6 Aby dawać należyty przykład, chrześcijański podpasterz nie może być zainteresowany samolubnym albo nieuczciwym zyskiem; obce powinno mu też być niestosowne dążenie do rozgłosu. Będzie wybitnym, gdy postawi siebie do dyspozycji braci, gdy będzie przystępny i będzie zaspokajał ich duchowe potrzeby. Wiedząc, że „trzoda” należy do Jehowy, który nabył ją krwią własnego Syna, wzorowi starsi ‛nie grają roli panów nad tymi, którzy są dziedzictwem Bożym’. Wręcz przeciwnie, jako podpasterze obchodzą się z „trzodą” opiekuńczo i z czułością, stosując się tym samym do rady Właściwego Pasterza oraz przykładu, jaki im pozostawił (Mat. 20:25-27; Tyt. 1:7; zestaw z tym Księgę Ezechiela 34:2-4; Judy 16).
7. W jaki sposób liczni nadzorcy przejawiają prawdziwą troskę o „trzodę”?
7 Trzeba przyznać, że naprawdę ogromna większość chrześcijańskich nadzorców doby obecnej przejawia w rozmaity sposób należytą troskę o „trzodę”. Poświęcają oni czas i siły na karmienie „owiec”, interesując się poszczególnymi jednostkami i przewodząc zebraniom zborowym, przez co dają dobry przykład swoim współwyznawcom (1 Tym. 5:17). Pomyślmy też o tym, jak sumienni podpasterze przewodzą w służbie polowej, szukając dalszych ludzi o usposobieniu owiec i wychowując ich na uczniów (Mat. 28:19, 20; 2 Tym. 4:5). Ponadto troszczą się o dobro „trzody”, chroniąc ją przed wpływem żywiołów świeckich i przed różnymi osobnikami, którzy chcieliby na niej żerować (Efez. 4:11-14; Kol. 2:8; Judy 22, 23). Takie i inne korzyści odnosi „trzoda Boża”, gdy jej pasterze kierują się serdeczną troską o jej duchową pomyślność.
CENNE POUCZENIA DLA NAS
8. Jak postąpił apostoł Paweł, gdy chciał pokrzepić na duchu starszych z Efezu?

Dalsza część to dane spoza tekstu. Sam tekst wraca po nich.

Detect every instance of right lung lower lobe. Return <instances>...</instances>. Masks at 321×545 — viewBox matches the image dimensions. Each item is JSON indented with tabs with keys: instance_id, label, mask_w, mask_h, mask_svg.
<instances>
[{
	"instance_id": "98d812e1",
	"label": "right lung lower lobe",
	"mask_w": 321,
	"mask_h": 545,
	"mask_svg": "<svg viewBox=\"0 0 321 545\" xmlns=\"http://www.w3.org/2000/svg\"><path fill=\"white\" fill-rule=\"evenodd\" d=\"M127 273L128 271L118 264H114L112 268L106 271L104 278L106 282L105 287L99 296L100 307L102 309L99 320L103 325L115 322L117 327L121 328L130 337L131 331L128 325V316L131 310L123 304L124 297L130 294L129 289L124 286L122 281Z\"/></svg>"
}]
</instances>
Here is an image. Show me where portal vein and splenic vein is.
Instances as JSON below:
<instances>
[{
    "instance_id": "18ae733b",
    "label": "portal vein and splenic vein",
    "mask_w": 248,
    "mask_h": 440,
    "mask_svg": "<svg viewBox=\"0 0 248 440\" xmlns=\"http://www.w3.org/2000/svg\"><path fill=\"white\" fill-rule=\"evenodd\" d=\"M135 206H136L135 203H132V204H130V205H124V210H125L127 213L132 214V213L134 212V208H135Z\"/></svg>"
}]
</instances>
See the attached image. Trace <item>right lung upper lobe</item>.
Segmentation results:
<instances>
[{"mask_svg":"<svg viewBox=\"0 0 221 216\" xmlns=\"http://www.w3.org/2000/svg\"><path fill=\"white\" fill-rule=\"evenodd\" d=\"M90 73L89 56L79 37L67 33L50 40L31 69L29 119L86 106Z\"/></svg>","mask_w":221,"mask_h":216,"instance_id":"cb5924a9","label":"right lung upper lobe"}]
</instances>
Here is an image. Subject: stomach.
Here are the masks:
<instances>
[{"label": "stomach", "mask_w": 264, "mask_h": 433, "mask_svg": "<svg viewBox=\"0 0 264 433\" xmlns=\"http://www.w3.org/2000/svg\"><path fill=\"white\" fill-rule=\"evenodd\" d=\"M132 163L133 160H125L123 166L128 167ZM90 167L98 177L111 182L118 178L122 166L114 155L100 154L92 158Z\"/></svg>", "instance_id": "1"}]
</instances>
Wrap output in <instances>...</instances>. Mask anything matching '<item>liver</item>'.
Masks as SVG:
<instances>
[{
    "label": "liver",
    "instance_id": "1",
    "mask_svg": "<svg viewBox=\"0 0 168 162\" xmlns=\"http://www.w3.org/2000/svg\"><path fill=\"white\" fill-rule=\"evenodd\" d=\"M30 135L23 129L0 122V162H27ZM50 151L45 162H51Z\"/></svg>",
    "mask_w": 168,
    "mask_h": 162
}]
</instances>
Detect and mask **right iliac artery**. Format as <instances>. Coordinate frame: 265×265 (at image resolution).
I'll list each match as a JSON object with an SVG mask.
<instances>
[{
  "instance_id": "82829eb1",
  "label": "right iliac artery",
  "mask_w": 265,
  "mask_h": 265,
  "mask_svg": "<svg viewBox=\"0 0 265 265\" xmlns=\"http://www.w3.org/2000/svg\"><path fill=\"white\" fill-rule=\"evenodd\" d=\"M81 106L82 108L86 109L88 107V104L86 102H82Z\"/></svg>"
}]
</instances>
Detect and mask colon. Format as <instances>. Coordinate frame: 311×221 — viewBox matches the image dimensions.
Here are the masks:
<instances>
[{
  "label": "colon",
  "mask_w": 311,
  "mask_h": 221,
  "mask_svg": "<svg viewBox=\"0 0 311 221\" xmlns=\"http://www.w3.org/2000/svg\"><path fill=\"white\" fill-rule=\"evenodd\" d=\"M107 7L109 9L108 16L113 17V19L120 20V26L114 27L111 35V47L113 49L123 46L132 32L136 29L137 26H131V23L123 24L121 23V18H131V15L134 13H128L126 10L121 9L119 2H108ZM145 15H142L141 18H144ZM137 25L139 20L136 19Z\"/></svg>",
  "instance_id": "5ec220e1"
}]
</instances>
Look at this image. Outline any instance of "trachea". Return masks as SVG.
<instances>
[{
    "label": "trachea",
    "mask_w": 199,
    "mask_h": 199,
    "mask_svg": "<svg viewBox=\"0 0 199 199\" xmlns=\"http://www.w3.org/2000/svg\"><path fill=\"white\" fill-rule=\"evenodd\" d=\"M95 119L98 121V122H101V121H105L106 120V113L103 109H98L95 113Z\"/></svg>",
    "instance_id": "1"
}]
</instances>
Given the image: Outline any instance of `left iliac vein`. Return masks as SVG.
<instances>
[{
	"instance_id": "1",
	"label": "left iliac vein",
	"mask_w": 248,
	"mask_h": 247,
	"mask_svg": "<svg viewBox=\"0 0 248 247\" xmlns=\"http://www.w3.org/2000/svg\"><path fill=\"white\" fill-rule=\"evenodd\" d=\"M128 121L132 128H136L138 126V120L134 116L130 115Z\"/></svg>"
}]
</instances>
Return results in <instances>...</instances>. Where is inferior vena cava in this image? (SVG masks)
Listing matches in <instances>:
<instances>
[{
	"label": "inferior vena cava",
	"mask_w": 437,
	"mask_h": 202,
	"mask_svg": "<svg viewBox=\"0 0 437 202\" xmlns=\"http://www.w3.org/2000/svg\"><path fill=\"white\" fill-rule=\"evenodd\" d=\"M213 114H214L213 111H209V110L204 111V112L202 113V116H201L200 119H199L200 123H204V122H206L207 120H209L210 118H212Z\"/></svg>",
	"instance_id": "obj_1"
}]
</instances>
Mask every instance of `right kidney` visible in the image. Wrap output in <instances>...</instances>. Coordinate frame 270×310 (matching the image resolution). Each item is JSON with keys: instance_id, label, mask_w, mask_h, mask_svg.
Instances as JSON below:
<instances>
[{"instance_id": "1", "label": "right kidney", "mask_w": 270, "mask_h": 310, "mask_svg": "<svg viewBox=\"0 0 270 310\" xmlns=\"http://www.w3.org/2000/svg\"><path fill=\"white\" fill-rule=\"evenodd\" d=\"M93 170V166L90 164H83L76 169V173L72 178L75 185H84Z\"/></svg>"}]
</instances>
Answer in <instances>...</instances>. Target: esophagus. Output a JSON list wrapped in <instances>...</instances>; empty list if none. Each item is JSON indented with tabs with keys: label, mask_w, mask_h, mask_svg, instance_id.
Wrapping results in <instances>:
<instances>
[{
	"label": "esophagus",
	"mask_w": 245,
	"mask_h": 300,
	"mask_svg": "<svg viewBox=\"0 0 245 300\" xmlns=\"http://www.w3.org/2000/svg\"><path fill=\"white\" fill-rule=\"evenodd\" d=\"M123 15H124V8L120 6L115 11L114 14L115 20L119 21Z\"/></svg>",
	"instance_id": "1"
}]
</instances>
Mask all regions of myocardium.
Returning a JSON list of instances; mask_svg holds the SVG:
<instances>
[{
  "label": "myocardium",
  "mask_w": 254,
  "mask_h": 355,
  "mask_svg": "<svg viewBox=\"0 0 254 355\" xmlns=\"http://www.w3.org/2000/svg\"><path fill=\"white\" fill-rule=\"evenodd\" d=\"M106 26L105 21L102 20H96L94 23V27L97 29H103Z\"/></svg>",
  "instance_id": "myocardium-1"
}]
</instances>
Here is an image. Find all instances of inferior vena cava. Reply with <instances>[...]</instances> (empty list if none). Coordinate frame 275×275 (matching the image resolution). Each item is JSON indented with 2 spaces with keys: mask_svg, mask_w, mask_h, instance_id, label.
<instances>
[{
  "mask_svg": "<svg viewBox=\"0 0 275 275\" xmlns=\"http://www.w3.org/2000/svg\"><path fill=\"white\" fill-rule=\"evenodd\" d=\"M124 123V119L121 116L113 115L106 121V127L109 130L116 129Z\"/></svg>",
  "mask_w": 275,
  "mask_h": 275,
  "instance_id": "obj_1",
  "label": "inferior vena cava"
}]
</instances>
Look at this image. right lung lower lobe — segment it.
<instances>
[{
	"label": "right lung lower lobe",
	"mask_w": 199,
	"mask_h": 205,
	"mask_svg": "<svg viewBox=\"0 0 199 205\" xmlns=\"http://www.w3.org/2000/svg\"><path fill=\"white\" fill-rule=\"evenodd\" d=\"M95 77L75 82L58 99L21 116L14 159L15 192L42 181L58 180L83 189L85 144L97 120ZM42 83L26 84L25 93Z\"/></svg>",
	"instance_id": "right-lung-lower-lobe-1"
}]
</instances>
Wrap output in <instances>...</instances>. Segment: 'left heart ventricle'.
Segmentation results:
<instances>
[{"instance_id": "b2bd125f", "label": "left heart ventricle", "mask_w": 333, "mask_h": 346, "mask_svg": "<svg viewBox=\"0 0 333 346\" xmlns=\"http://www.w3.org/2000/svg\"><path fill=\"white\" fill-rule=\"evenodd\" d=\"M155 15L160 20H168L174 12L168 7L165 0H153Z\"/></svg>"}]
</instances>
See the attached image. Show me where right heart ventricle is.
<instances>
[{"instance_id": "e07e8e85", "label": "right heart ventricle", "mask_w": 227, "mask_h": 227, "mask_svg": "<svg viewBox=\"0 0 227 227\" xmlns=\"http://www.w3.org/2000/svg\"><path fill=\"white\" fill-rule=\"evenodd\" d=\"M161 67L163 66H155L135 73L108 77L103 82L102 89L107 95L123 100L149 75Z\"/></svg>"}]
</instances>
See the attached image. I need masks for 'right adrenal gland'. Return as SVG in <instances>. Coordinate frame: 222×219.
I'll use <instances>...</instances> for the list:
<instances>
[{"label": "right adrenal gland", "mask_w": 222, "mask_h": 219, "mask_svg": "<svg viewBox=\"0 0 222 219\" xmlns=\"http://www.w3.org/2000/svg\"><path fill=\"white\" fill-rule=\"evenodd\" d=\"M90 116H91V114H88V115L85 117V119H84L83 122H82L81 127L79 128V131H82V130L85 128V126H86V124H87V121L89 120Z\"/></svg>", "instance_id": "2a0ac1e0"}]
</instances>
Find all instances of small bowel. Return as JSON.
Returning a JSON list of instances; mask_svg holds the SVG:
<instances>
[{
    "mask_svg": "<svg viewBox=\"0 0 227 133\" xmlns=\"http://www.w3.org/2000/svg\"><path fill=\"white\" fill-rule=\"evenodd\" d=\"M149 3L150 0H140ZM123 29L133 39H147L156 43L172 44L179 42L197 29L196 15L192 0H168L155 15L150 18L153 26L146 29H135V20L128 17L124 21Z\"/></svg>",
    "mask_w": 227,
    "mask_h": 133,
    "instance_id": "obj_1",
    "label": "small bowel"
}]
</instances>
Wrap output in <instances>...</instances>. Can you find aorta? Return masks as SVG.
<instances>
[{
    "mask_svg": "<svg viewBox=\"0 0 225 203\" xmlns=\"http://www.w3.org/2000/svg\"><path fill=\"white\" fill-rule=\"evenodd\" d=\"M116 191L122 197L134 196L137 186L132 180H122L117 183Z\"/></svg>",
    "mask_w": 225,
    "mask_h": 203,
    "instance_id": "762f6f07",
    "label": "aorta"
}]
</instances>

8 Kiedy czytamy biblijne doniesienia o tym, czego w pierwszym wieku dokonali nadzorcy na rzecz „trzody”, duże wrażenie wywiera na nas zwłaszcza piękny przykład apostoła Pawła. Podobnie jak Piotr służył on zachętą starszym po zborach. Kiedyś w trakcie podróży do Jeruzalem zwołał spotkanie starszych z Efezu, którzy niewątpliwie cenili sobie wielce możność przebywania z nim przez pewien czas, tak jak dzisiejsi starsi spotykają się okresowo w celu wymiany pokrzepiających doświadczeń, wzajemnego budowania się w wierze i przyjmowania napomnień biblijnych.
9. Jak świadczą Dzieje Apostolskie 20:18-21 o tym, że Paweł był ofiarnym mężem Bożym?
9 Z dyskusji, jaką przeprowadził Paweł z nadzorcami efeskimi, możemy i dziś wyłuskać kilka cennych pouczeń. Doniesienie z Dziejów Apostolskich 20:17-38 pozwala nam lepiej zrozumieć, jaki przykład dawał Paweł ówczesnym braciom, a między innymi tym starszym z Efezu. Czy Paweł oszczędzał się w służbie, lubując się jedynie w podróżach po różnych prowincjach Azji? W żadnym wypadku! Okazał się tam pełnym poświęcenia mężem Bożym, przez cały czas „służąc niby niewolnik Panu z największą kornością umysłu, wśród łez i wypróbowań” (Dzieje 20:18, 19). Nawet w obliczu niebezpieczeństw nie uchylał się od „nauczania (...) publicznie i od domu do domu”. Nie obawiał się też, co sobie o nim pomyśli ten i ów z mieszkańców, ani nie uląkł się gróźb przeciwników. Paweł dał w tym terenie dokładne świadectwo (Dzieje 20:20, 21; zobacz też Dzieje Apostolskie 19:1 do 20:1; List 2 do Koryntian 1:8-11).
PRACA PASTERSKA W CZASACH PRZEŚLADOWAŃ
10. W jaki sposób wielu nadzorców doby obecnej idzie za przykładem Pawła i wspiera „trzodę”, nie bacząc na osobiste cierpienia?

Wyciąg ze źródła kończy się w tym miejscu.